NASP modulates histone turnover to drive PARP inhibitor resistance.

The poly(ADP-ribose) polymerase inhibitor (PARPi) class of drugs represents a remarkable advance in the treatment of patients with homologous recombination-deficient tumours, but resistance remains a challenge. Although most research has focused on the downstream consequences of PARPi exposure to tackle resistance, the immediate effect of PARP inhibition on the chromatin environment and its contribution to PARPi toxicity remains elusive. Here we show that PARP inhibition induces histone release from the chromatin. This presents a vulnerability of PARPi-resistant cancer cells, which require histone homeostasis mechanisms to sustain elevated DNA replication rates and survival.

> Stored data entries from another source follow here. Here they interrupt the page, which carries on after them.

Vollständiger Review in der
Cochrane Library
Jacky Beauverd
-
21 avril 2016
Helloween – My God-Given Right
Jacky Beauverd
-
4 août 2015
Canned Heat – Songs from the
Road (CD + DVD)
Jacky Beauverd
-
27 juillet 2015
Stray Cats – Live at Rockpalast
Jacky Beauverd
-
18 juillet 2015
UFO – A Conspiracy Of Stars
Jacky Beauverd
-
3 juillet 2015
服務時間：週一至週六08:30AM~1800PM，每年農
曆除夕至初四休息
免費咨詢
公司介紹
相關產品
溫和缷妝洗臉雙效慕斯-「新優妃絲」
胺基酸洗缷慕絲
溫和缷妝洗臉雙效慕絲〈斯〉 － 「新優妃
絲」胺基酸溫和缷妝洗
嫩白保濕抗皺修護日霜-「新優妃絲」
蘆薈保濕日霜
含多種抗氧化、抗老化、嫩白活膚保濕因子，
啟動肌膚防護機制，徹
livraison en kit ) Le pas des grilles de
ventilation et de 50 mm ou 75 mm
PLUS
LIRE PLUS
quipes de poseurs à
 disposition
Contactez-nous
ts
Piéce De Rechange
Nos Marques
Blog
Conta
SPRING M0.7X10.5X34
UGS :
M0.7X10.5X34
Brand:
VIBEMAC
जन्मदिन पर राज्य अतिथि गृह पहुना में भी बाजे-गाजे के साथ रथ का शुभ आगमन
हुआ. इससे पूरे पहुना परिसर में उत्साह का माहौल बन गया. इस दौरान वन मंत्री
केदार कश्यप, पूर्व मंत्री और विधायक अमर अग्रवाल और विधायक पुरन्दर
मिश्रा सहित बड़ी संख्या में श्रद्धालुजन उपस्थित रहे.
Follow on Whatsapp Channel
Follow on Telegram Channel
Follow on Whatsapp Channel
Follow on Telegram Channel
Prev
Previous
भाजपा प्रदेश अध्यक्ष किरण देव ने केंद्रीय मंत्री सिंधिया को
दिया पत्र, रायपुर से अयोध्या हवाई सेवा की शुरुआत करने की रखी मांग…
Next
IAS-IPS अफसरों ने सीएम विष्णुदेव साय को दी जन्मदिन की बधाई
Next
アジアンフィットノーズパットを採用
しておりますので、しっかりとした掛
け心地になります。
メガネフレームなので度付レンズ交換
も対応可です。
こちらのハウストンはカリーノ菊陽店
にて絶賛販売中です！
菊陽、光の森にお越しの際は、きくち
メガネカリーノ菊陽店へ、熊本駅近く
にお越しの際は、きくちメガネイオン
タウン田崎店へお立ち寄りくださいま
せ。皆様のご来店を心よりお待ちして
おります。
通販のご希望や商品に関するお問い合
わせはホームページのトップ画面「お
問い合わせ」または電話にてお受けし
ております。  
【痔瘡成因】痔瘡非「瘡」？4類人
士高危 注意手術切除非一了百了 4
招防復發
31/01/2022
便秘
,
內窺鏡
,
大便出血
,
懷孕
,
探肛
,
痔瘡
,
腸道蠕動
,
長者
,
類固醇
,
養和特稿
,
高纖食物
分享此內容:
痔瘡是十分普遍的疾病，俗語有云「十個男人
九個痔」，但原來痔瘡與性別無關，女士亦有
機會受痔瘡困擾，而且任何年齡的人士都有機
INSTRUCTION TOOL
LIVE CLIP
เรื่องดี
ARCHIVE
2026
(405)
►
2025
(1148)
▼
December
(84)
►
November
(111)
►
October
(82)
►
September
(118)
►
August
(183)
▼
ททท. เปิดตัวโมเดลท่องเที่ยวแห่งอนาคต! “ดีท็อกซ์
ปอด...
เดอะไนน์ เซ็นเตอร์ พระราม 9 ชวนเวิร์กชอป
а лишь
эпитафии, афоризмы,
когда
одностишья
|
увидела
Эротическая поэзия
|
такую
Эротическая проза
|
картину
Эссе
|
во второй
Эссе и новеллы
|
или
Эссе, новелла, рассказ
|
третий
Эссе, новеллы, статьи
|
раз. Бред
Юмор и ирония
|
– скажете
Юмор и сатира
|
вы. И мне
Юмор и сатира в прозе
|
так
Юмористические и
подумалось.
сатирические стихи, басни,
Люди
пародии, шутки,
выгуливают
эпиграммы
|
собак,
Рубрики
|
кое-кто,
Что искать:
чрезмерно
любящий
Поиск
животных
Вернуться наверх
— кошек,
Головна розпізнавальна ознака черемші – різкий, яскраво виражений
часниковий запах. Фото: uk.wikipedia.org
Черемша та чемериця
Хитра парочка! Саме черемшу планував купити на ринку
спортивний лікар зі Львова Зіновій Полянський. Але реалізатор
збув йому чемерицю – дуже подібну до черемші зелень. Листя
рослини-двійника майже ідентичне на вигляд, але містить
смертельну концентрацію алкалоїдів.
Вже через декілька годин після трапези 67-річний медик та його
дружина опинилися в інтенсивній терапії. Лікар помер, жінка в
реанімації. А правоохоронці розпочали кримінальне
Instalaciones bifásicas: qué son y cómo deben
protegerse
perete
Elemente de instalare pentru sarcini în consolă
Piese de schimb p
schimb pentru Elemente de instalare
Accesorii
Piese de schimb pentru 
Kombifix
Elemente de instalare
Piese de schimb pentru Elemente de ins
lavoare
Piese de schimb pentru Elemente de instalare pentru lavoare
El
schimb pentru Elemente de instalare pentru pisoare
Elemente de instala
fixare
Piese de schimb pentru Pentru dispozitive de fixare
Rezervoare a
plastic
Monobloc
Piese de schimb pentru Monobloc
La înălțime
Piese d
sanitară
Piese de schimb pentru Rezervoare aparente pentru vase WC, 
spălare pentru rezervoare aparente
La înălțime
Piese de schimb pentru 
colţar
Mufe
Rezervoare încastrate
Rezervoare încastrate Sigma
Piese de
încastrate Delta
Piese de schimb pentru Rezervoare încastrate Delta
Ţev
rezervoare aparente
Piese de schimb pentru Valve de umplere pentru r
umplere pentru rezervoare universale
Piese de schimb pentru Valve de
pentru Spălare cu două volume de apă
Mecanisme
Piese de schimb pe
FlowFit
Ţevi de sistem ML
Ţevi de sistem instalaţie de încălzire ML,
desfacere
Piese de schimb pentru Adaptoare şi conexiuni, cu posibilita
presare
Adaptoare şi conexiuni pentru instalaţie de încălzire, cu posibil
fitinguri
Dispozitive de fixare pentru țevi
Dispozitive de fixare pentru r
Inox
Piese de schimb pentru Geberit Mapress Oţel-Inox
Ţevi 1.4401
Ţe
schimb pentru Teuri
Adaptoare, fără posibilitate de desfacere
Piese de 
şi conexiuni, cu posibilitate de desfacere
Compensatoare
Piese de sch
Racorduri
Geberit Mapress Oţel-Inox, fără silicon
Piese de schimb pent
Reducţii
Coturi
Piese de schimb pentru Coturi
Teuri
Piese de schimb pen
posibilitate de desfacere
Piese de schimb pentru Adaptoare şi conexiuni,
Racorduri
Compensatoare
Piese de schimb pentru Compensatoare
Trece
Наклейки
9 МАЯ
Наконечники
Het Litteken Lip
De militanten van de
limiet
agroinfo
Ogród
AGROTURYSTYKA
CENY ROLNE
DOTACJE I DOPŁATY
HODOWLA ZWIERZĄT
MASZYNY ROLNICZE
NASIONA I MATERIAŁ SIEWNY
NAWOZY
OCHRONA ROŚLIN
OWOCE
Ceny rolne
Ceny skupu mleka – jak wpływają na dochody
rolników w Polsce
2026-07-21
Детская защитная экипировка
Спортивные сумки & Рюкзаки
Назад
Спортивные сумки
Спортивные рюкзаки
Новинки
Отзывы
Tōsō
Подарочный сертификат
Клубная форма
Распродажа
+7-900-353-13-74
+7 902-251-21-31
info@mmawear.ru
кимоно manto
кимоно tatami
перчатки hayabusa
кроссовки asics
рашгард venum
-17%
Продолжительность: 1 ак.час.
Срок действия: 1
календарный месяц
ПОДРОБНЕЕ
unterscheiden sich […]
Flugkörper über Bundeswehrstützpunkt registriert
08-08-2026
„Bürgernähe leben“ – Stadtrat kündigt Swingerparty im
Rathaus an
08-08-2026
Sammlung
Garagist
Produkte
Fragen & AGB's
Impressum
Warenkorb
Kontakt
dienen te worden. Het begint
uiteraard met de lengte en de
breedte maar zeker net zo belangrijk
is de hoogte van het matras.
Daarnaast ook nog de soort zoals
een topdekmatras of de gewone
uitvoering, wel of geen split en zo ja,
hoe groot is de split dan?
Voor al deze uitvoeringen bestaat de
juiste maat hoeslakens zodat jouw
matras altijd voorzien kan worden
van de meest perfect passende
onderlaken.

Through functional genetic screens, we identified NASP as a key factor in maintaining the stability of evicted histones via its TPR motifs. Loss of NASP renders tumour cells hypersensitive to PARPi treatment in vitro and in vivo, impairs replication fork progression and elevates levels of replication-associated DNA damage. Moreover, NASP acts together with the INO80 complex and the chaperoning activity of PARP1 to ensure efficient histone turnover and prevent the accumulation of lethal DNA damage. Collectively, our work reports on histone eviction as an immediate cellular response to PARPi treatment and provides a promising avenue for targeting histone supply pathways to overcome PARPi resistance.